Doji Secures $14M to Personalize Online Fashion Try-Ons Through AI Avatars

Doji Secures $14M to Personalize Online Fashion Try-Ons Through AI Avatars

Fashion tech startup Doji has secured $14 million in seed funding to enhance its AI-powered virtual try-on platform, which uses lifelike digital avatars.

Thrive Capital led the funding round with participation from Seven Seven Six Ventures and several angel investors.

The new funding will help Doji scale its AI-powered avatar app that lets users virtually try on clothes in a fun, social, and personalized way.

An AI-powered Fashion Tech Platform

Co-founded in 2024 by Dorian Dargan and Jim Winkens, Doji enables users to generate realistic, full-body avatars from selfies and body photos. Their AI-generated avatars allow users to visualize how different outfits would look on their likeness, whether browsing directly within the app or pasting in links from outside fashion retailers.

Sharing the news on his LinkedIn page, Dargan, Doji’s CEO, expressed his excitement about building a platform that puts users at the center of their fashion journey, stating, “Fashion is meant to be fun. But somewhere along the way, shopping for clothes online became overwhelming instead of exciting. We believe there’s a better way – one that celebrates creativity and self-expression.”

Doji, which combines the founders’ first names, Dorian and Jim, allows users to upload selfies and full-body images to generate an avatar, as TechCrunch reports. From there, the app suggests looks based on favorite brands and will enable users to mix and match clothing. Unlike traditional e-commerce, the fashion tech startup emphasizes play, personalization, and community.

Dargan previously worked at Apple on VisionOS and at Meta on games and experiences on Oculus Quest. Winkens was a researcher at DeepMind and also worked on a generative AI-based consumer product at Google.

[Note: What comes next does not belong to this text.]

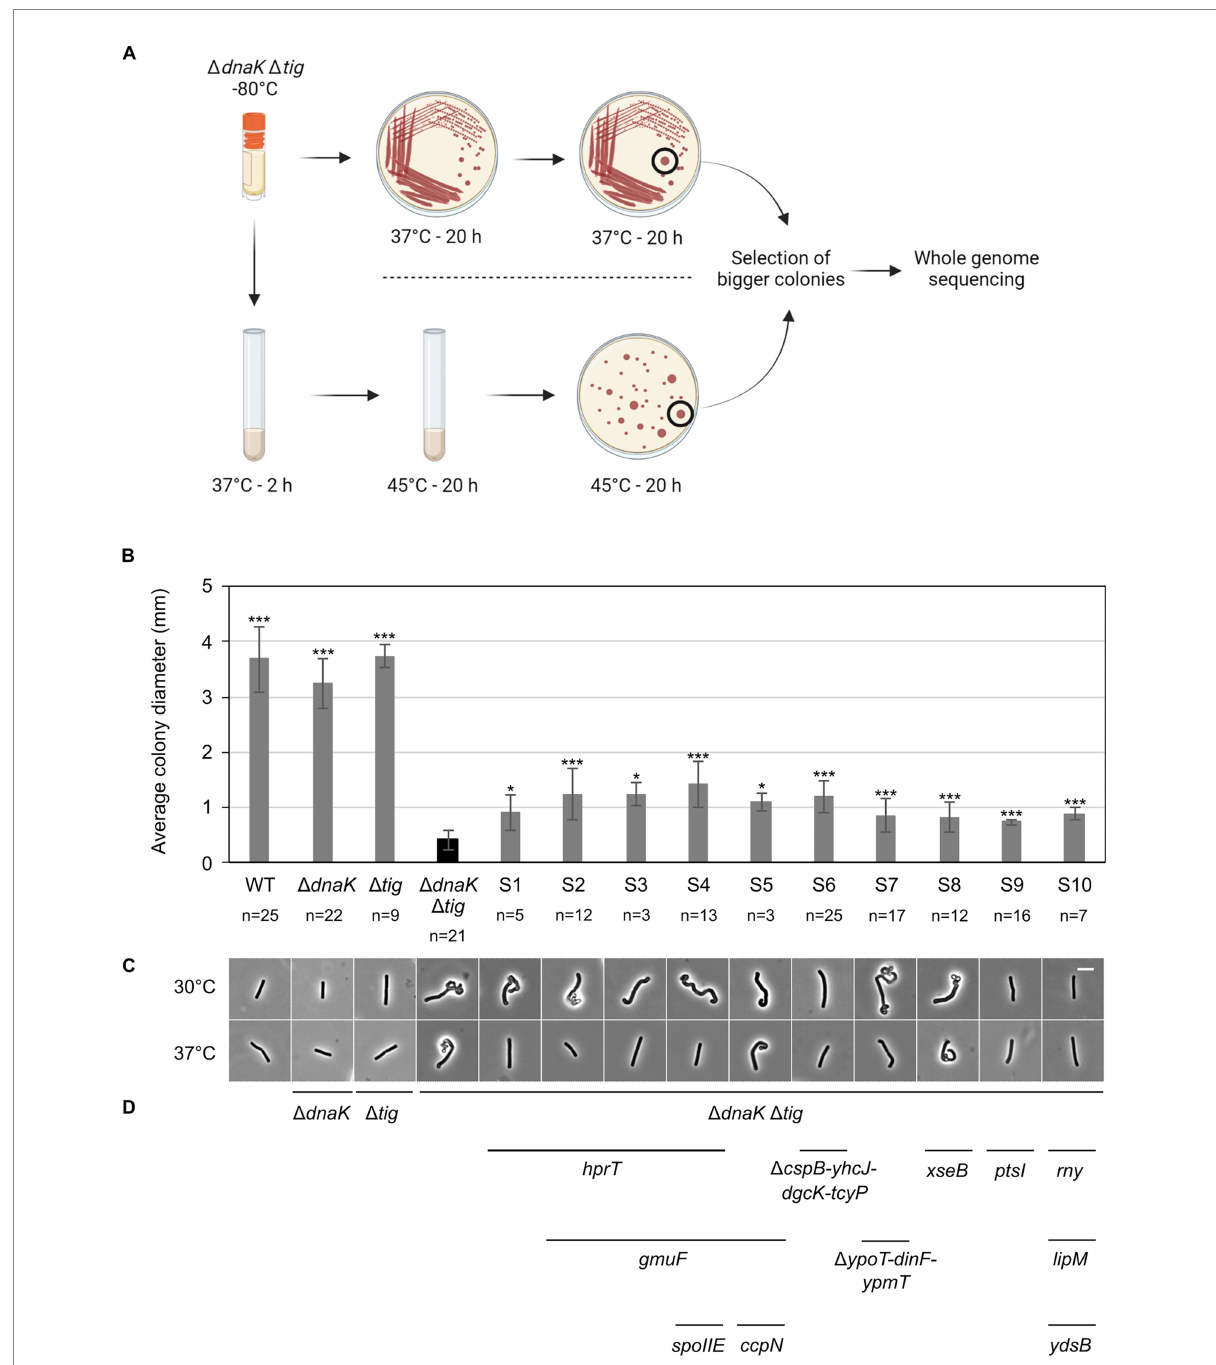
FIGURE 7 Isolation of LUW878 ( Δ dnaK Δ tig ) suppressors with partially restored colony size and cell morphology. (A) Isolation of LUW878 suppressors was achieved by two methodological approaches. In the first approach, the strain was streaked for single colonies from a glycerol stock stored at − 80 ° C onto a TBAB plate. After an overnight incubation at 37 ° C, cells were re-streaked and incubated again at the same temperature. Suppressor mutants were isolated from the plates by selecting colonies that were larger than LUW878 itself. In a second approach, LUW878 was grown in 2 ml LB liquid medium at 37 ° C for 2 h, and then shifted to 45 ° C for another 20 h. Bacteria in different dilutions were plated on TBAB and grown at 45 ° C overnight. Suppressor mutants were isolated by selecting larger colonies. In total, ten suppressors were isolated and whole-genome sequenced. (B) Average colony diameters of the ten selected Δ dnaK Δ tig suppressors (S1–S10). n denotes the number of colonies on each plate. Colony diameters were measured with Fiji (Schindelin et al., 2012). Asterisks indicate p -values from two-tailed heteroscedastic t -tests with the null hypothesis Østrain = ØLUW878; *: value of p < 0.05; ***: p < 0.001. (C) Representative phase contrast micrographs of the isolated suppressors. Cells for imaging were taken from single colonies present on overnight TBAB plates incubated at 30 ° C or 37 ° C. The scale bar represents 5 μ m. (D) Genes, identified through whole-genome sequencing, that either where deleted or contained point mutations are indicated below the micrographs of the respective suppressor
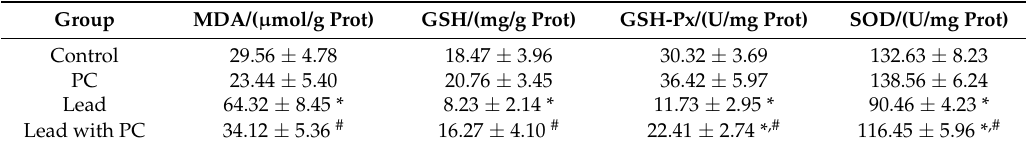
Table 4. The effect of PC on MDA, GSH content, and the activities of GSH-Px and SOD in the liver tissue of mice exposed to lead ( n = 7, X ±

The duo connected on X (formerly known as Twitter) around 2022. After realizing a shared interest in the fashion world, they began exploring side projects to work on together. Later, when the controversial avatar creation app Lensa was released, Dargan saw how deep people’s connections with their avatars were.

“Lensa was doing stylized avatars with different themes,” Dargan told TechCrunch. “We saw Lensa and thought, what if we could do this for fashion, but in a photo-realistic way?”

Investors See Doji as a Potential Category Leader

An app like Doji only exists thanks to recent advancements in AI. The company uses its own diffusion models to create personalized avatars and make clothing try-ons more realistic.

The $14 million round indicates firm investor conviction in AI-native consumer platforms. Thrive Capital and Alexis Ohanian’s Seven Seven Six see Doji as a potential category leader in the emerging intersection of AI and digital retail.

Thrive Capital partner Miles Grimshaw said he’s been enthralled by Doji’s app since first using it. He told TechCrunch that diffusion models create an opportunity to build a “virtual mirror” to try on clothes.

“Going around the web to hundreds of click links to shop is laborious. Doji has an opportunity to make shopping fun as it puts me at the center of the experience. The app also has a social aspect that makes me want to share different looks [with friends and family],” he added.

With the new capital, Doji intends to grow its engineering, product, and operations teams while improving avatar realism, processing time, and UX. Although Doji is invite-only, it already lives in over 80 countries.